The Minister of Human Settlements, Tokyo Sexwale, has reacted with disarming directness to the state of much RDP housing, labelling the shoddily built houses “a national shame.” Some relief is also in sight for the tornado-affected residents; according to the Makana Municipality’s spokesperson, Thandy Matabese, repairs were approved in December last year. However, Vukani is not on the Provincial Government’s rectification list.
It could also be argued that focussing on the problems in RDP housing delivery is churlish, as it detracts from bigger achievements, and in any event the problems have been acknowledged and are being addressed. Also, the houses, with their individual water standpipes and flush toilets, are positively palatial when compared the slums of Kibera. The government’s housing programme should be the envy of other countries facing the problem of mass homelessness.
Government officials are clearly confounded by the phenomenon of rising protest action, in spite of objective improvements in living conditions. Writing in The Star recently, Dumisani Zulu, argued that the quality of life has improved under democracy, and implied that – rather than being genuine expressions of anger – many protests were driven by opportunists seeking positions in local government.
Clearly, a deeper understanding of the roots of mass protest is required. Free housing is not, in fact, free: as the Dispatch investigation revealed, several RDP housing projects failed because people were given houses, but did not have the income to maintain them. When the cost of living rises in a context of growing income deprivation, people find themselves pressed in a vice of unaffordability.

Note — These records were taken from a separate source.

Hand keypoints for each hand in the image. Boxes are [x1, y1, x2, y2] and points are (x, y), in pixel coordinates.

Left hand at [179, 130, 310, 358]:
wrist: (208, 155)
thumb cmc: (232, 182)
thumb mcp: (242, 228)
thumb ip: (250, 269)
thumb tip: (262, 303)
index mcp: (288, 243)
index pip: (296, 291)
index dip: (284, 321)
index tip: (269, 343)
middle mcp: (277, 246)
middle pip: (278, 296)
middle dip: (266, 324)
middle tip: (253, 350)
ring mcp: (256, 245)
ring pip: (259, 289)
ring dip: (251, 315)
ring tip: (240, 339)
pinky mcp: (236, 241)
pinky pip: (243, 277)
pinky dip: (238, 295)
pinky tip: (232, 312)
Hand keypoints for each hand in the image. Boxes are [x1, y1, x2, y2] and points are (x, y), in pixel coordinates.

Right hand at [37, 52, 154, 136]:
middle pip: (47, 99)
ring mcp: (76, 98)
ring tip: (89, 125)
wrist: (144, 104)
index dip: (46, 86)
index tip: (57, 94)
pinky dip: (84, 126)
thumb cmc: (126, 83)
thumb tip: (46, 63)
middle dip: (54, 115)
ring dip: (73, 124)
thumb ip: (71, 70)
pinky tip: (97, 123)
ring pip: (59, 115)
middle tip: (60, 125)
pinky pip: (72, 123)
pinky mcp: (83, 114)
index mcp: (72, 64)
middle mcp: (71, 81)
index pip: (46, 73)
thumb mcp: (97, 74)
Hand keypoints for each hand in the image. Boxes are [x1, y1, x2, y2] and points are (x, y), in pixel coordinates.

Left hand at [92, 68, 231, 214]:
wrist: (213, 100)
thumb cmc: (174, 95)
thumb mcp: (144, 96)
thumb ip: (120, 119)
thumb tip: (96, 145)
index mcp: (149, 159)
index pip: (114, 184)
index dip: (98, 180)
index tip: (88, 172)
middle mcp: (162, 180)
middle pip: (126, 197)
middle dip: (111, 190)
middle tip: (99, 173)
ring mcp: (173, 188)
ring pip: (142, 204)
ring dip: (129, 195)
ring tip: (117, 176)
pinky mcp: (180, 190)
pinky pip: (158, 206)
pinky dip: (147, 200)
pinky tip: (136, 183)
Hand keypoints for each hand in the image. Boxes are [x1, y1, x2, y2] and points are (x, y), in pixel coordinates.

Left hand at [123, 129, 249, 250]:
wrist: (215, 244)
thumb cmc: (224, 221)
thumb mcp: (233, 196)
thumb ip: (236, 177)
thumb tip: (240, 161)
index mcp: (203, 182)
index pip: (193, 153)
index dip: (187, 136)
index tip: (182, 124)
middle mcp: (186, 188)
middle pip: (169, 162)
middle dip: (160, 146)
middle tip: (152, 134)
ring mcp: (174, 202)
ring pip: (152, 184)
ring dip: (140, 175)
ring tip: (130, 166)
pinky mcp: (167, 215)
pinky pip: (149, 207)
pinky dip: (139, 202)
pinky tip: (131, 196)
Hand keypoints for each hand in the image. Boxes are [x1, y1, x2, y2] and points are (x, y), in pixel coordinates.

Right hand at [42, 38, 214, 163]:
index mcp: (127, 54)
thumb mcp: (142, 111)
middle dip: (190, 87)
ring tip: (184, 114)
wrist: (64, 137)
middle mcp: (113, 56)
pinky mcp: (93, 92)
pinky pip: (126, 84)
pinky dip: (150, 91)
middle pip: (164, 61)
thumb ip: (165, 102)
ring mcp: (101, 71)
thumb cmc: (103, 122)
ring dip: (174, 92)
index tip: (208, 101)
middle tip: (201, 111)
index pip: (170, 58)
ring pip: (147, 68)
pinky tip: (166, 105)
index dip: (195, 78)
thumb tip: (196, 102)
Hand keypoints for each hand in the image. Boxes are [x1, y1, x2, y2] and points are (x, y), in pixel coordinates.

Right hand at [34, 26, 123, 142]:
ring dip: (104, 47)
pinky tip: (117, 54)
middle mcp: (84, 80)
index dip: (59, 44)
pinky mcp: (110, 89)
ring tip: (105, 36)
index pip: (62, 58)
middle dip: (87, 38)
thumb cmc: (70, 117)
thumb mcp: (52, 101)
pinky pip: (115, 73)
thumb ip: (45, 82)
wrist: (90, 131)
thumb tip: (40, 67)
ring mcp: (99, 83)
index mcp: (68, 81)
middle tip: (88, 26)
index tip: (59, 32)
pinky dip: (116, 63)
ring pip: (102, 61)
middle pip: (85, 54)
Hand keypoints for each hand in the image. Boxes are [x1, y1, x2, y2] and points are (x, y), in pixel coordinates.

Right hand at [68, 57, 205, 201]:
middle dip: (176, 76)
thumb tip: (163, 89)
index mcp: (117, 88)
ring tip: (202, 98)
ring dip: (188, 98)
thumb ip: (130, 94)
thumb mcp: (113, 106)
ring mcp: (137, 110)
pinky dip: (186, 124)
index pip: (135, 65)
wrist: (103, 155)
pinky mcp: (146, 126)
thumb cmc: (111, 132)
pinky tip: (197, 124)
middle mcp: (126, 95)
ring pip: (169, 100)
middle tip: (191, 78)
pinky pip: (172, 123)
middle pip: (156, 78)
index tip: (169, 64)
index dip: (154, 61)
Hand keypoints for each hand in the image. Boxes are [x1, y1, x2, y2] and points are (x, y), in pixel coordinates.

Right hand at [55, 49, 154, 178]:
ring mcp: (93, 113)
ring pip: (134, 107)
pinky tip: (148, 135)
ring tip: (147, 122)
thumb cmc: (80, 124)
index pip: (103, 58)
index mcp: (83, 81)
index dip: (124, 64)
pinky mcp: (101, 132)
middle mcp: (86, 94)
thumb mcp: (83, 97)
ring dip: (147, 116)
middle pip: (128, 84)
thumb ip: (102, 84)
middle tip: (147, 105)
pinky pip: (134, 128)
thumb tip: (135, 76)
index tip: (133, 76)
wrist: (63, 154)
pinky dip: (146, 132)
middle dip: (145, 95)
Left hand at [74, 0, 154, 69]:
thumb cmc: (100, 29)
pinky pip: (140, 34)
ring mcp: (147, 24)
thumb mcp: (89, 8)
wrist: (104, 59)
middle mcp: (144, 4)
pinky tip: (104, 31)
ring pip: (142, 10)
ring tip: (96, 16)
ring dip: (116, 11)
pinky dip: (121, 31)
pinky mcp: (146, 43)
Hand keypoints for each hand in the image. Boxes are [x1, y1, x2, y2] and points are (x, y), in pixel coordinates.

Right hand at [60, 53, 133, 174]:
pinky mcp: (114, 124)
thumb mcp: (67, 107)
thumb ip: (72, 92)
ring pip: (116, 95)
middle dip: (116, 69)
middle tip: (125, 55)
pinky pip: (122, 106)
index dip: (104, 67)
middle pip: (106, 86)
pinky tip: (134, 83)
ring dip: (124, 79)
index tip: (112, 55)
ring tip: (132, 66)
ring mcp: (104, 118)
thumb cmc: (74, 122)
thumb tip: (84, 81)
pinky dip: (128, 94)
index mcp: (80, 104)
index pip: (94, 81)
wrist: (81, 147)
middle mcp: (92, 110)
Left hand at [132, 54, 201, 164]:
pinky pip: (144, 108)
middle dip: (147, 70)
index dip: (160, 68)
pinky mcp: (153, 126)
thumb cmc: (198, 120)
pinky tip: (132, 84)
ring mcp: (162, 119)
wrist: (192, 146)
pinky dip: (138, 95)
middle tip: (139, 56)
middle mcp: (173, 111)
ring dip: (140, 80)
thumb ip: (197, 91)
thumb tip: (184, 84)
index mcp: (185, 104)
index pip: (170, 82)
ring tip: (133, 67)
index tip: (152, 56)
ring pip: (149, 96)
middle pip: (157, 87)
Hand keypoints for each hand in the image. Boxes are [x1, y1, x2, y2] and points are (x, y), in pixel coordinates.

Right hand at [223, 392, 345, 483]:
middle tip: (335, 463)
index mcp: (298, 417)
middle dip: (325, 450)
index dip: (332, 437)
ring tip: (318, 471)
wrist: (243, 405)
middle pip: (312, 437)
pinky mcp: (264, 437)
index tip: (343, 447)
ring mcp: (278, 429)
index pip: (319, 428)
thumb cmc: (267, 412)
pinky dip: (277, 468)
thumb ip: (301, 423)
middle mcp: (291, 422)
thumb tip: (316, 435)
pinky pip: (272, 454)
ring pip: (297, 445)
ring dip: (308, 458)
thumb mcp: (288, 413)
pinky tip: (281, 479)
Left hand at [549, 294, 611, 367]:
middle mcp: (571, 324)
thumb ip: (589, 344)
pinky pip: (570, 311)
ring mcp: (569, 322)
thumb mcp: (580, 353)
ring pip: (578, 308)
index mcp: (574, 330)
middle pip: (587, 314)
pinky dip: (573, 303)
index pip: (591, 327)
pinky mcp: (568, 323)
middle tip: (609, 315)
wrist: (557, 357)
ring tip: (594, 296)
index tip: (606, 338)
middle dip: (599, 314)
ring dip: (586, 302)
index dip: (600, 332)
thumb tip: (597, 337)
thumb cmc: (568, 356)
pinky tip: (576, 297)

In studying the quality of life in Grahamstown, Rhodes university social scientists Valerie Møller and Sarah Radloff, concluded that “…livelihoods rather than access to services may be more effective enhancers of quality of life during a period of rising living costs, and that – perversely – higher living standards might depress rather than enhance quality of life.”
When viewed in this context, it is not difficult to understand why ostensibly better-off communities decide to protest of their own volition, and not at the behest of opportunistic politicians, the third force or other creepy crawlies.

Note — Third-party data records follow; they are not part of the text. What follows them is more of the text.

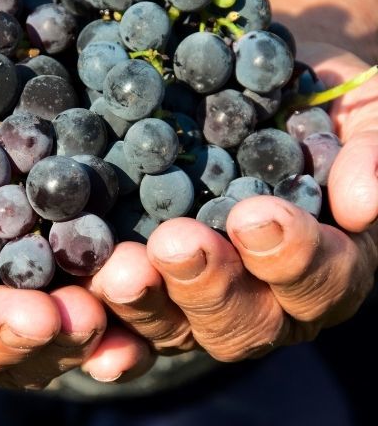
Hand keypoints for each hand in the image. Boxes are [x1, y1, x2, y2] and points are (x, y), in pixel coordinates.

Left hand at [89, 44, 377, 362]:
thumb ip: (369, 149)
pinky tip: (76, 308)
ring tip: (119, 270)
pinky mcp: (149, 290)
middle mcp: (264, 299)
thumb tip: (363, 201)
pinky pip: (126, 324)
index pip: (321, 279)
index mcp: (324, 263)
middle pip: (244, 321)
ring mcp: (199, 301)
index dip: (294, 256)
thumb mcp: (355, 108)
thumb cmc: (304, 103)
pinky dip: (104, 326)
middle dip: (210, 285)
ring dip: (148, 304)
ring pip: (178, 329)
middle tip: (176, 243)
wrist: (238, 95)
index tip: (256, 215)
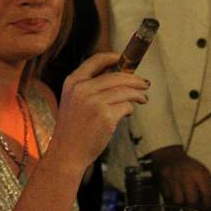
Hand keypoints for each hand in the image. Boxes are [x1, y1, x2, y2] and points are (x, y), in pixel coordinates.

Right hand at [51, 53, 149, 173]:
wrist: (67, 152)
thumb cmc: (73, 129)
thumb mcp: (73, 101)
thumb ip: (89, 87)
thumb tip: (119, 77)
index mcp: (73, 82)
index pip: (96, 60)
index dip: (113, 57)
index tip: (125, 59)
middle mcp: (82, 89)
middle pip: (116, 76)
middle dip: (134, 79)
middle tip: (144, 83)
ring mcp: (94, 102)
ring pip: (125, 90)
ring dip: (137, 94)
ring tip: (142, 98)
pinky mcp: (106, 116)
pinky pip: (126, 106)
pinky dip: (130, 108)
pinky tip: (128, 113)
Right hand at [148, 145, 210, 210]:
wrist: (170, 156)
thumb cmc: (189, 166)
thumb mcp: (202, 171)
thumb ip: (206, 186)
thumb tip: (208, 203)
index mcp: (198, 172)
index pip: (207, 193)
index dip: (208, 204)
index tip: (208, 207)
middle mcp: (185, 175)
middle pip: (192, 200)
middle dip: (194, 204)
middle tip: (195, 203)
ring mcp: (172, 178)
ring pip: (178, 201)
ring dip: (182, 201)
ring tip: (183, 196)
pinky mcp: (162, 181)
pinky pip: (168, 197)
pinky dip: (172, 197)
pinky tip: (174, 191)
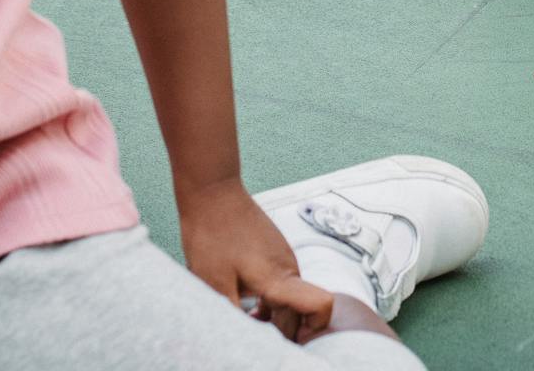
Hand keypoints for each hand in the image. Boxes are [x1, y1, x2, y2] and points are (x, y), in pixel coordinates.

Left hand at [177, 177, 333, 341]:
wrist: (212, 192)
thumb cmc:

In delivering RDP housing, the government has ignored a key principle of the RDP, namely to promote integrated development. RDP housing rectification is an ineffective form of redress if it continues to be implemented in a policy context where services are treated primarily as commodities rather than entitlements, and where the private sector is relied on, in the main, to provide jobs.
Also, the 1994 White Paper on Housing’s commitment to ‘width over depth’ (where more, but cheaper, subsidies are provided) is coming back to bite the government. More money is now needed for the rectification of cheaply built substandard houses, which proves the correctness of the old adage that the short way round is often the long way round.
Mass organisation is needed to change housing policy, informed by critical perspectives on the housing and other social questions, as existing developmental state policies accommodate rather than challenge neoliberal orthodoxies. As Patrick Bond observed about urban policy some time ago, changes in policy will not be possible without changes in politics: an insight clearly shared by the outspoken Ncamiso, and that kept her fighting till the end.